The price of oil fell to near $95 a barrel on Wednesday as a report suggested rising crude supplies in the United States.
By early afternoon in Europe, benchmark crude for March delivery was down $1.34 to $95.30 a barrel in electronic trading on the New York Mercantile Exchange. The contract rose 47 cents to finish at $96.64 a barrel on Tuesday after a big fall the day before.
Data released Tuesday by the American Petroleum Institute showed that U.S. stockpiles of crude oil rose by 3.6 million barrels last week, slightly more than the increase of 3 million barrels forecast by analysts surveyed by Platts, the energy information arm of McGraw-Hill Cos.
The Energy Department’s Energy Information Administration will release its own report — the market benchmark — later Wednesday.
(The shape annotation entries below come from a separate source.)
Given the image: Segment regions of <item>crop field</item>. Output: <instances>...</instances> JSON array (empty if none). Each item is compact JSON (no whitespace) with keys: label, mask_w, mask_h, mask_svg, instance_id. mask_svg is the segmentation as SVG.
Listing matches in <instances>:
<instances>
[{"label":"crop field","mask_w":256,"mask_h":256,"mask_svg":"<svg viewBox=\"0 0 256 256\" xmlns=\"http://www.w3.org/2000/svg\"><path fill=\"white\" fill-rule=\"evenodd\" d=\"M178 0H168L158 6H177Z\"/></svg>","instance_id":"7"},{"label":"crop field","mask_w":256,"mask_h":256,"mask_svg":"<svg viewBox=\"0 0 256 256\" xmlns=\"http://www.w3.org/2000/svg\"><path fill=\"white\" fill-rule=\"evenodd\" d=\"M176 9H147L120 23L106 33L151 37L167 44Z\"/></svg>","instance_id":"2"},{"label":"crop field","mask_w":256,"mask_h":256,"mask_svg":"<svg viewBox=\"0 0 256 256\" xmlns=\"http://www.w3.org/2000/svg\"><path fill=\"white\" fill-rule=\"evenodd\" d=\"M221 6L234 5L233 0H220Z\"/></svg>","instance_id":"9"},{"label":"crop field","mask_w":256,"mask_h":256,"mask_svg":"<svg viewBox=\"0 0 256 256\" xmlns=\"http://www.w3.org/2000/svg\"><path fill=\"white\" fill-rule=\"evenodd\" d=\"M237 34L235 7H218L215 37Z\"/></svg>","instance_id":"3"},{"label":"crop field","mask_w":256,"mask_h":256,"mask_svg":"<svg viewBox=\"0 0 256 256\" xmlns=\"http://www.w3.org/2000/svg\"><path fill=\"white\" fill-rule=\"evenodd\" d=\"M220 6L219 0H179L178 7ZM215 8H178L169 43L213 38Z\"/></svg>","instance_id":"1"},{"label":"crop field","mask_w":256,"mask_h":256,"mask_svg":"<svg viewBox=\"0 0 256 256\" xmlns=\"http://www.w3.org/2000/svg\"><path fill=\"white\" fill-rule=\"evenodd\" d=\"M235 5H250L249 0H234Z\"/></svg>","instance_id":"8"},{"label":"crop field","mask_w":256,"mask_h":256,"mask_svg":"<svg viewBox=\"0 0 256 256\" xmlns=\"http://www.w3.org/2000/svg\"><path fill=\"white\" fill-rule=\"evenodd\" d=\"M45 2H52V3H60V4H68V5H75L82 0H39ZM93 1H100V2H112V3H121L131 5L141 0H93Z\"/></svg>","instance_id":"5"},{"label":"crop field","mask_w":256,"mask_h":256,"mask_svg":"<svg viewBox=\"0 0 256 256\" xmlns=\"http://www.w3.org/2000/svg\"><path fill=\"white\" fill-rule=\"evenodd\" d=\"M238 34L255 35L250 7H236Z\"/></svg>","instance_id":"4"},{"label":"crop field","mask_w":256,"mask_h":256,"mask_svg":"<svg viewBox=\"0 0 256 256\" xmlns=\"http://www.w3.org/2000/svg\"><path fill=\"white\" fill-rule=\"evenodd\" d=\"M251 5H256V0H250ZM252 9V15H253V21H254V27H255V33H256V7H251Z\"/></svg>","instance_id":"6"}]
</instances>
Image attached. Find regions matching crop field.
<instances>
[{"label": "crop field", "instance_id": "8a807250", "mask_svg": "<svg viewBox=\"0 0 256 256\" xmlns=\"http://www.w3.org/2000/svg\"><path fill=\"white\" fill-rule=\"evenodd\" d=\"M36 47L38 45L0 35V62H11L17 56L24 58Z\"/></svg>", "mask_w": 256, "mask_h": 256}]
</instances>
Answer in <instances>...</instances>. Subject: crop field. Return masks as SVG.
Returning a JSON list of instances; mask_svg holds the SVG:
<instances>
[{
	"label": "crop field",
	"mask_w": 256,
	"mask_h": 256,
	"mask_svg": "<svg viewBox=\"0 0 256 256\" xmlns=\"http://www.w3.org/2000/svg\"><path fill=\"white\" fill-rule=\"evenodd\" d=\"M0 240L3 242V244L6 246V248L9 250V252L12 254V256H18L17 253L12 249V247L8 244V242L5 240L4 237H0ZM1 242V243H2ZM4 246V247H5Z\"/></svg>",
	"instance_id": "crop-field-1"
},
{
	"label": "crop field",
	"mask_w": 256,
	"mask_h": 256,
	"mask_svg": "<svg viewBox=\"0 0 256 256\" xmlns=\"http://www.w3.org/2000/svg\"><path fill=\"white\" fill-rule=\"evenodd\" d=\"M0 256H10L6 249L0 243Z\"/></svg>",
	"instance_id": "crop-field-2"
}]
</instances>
‘‘At present, U.S. crude stocks are at a 31-year high for this time of year,’’ said analysts at Commerzbank in Frankfurt. ‘‘The price of WTI is suffering accordingly.’’ The benchmark U.S. crude is West Texas Intermediate, or WTI.
Still, reviewing the recent trends, Commerzbank said prices would likely continue to rise.
‘‘Any drop in prices is evidently being seen by market players as a chance to buy at present, suggesting further gains,’’ Commerzbank said.
A stronger dollar also weighed on oil prices by making crude more expensive for traders using other currencies. On Wednesday, the euro was down to $1.3521 from $1.3582 late Tuesday in New York.
In London, Brent crude was down 70 cents to $115.82 a barrel on the ICE Futures exchange.
In other energy futures trading on Nymex:
— Wholesale gasoline fell 1.35 cents to $3.0239 a gallon.
— Natural gas added 4.6 cents to $3.445 per 1,000 cubic feet.
— Heating oil declined 1.37 cents to $3.1776 a gallon.